Rewrite the text of every entry below, replacing "Maroc" with "Morocco" wherever it appears and changing nothing else. Leave the pictures out of your answer.

**Data shown**
☆ ☆ ☆ ☆

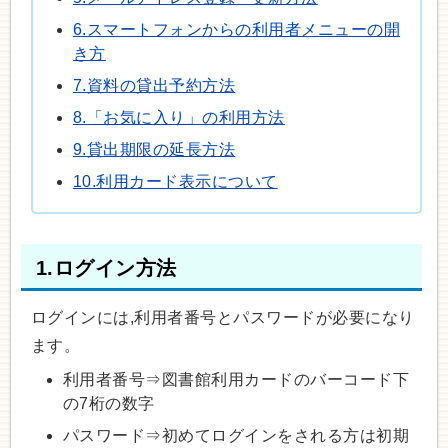
6.スマートフォンからの利用者メニューの開
き方
7.資料の貸出予約方法
8.「お気に入り」の利用方法
9.貸出期限の延長方法
10.利用カード表示について
1.ログイン方法
ログインには,利用者番号とパスワードが必要になり
ます。
利用者番号⇒図書館利用カードのバーコード下
の7桁の数字
パスワード⇒初めてログインをされる方は初期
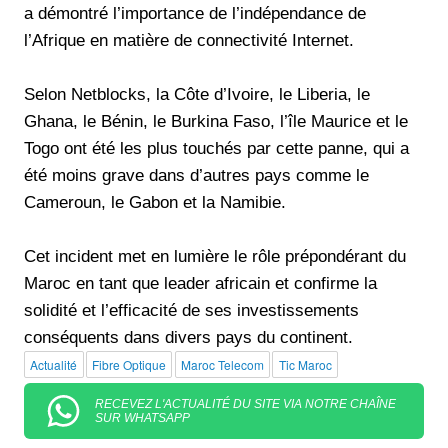
a démontré l’importance de l’indépendance de
l’Afrique en matière de connectivité Internet.
Selon Netblocks, la Côte d’Ivoire, le Liberia, le
Ghana, le Bénin, le Burkina Faso, l’île Maurice et le
Togo ont été les plus touchés par cette panne, qui a
été moins grave dans d’autres pays comme le
Cameroun, le Gabon et la Namibie.
Cet incident met en lumière le rôle prépondérant du
Maroc en tant que leader africain et confirme la
solidité et l’efficacité de ses investissements
conséquents dans divers pays du continent.
Actualité
Fibre Optique
Maroc Telecom
Tic Maroc
RECEVEZ L'ACTUALITÉ DU SITE VIA NOTRE CHAÎNE
SUR WHATSAPP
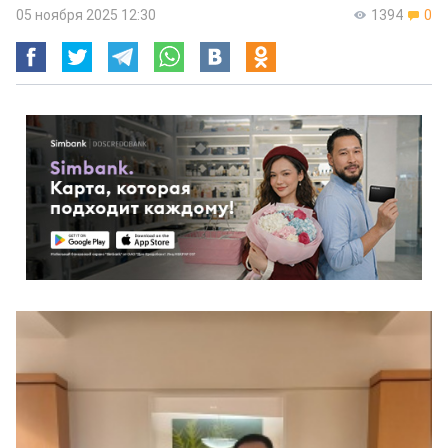
05 ноября 2025 12:30
1394
0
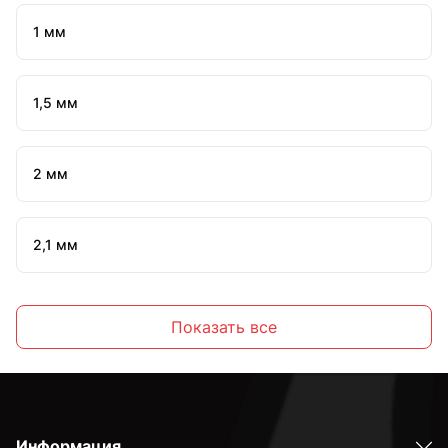
1 мм
1,5 мм
2 мм
2,1 мм
2,2 мм
Показать все
2,3 мм
Информация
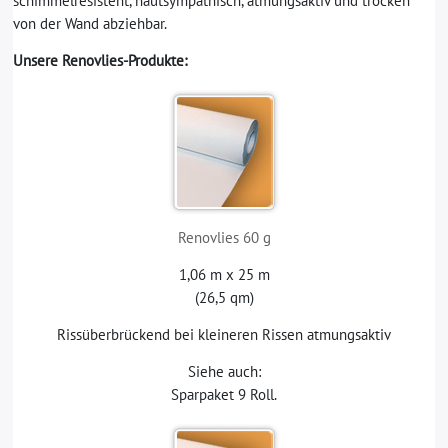
schimmelresistent, hautsympathisch, atmungsaktiv und trocken
von der Wand abziehbar.
Unsere Renovlies-Produkte:
Renovlies 60 g
1,06 m x 25 m
(26,5 qm)
Rissüberbrückend bei kleineren Rissen atmungsaktiv
Siehe auch:
Sparpaket 9 Roll.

☆ ☆ ☆ ☆

**Result of the exercise**
6.スマートフォンからの利用者メニューの開
き方
7.資料の貸出予約方法
8.「お気に入り」の利用方法
9.貸出期限の延長方法
10.利用カード表示について
1.ログイン方法
ログインには,利用者番号とパスワードが必要になり
ます。
利用者番号⇒図書館利用カードのバーコード下
の7桁の数字
パスワード⇒初めてログインをされる方は初期
a démontré l’importance de l’indépendance de
l’Afrique en matière de connectivité Internet.
Selon Netblocks, la Côte d’Ivoire, le Liberia, le
Ghana, le Bénin, le Burkina Faso, l’île Maurice et le
Togo ont été les plus touchés par cette panne, qui a
été moins grave dans d’autres pays comme le
Cameroun, le Gabon et la Namibie.
Cet incident met en lumière le rôle prépondérant du
Morocco en tant que leader africain et confirme la
solidité et l’efficacité de ses investissements
conséquents dans divers pays du continent.
Actualité
Fibre Optique
Morocco Telecom
Tic Morocco
RECEVEZ L'ACTUALITÉ DU SITE VIA NOTRE CHAÎNE
SUR WHATSAPP
05 ноября 2025 12:30
1394
0
1 мм
1,5 мм
2 мм
2,1 мм
2,2 мм
Показать все
2,3 мм
Информация
schimmelresistent, hautsympathisch, atmungsaktiv und trocken
von der Wand abziehbar.
Unsere Renovlies-Produkte:
Renovlies 60 g
1,06 m x 25 m
(26,5 qm)
Rissüberbrückend bei kleineren Rissen atmungsaktiv
Siehe auch:
Sparpaket 9 Roll.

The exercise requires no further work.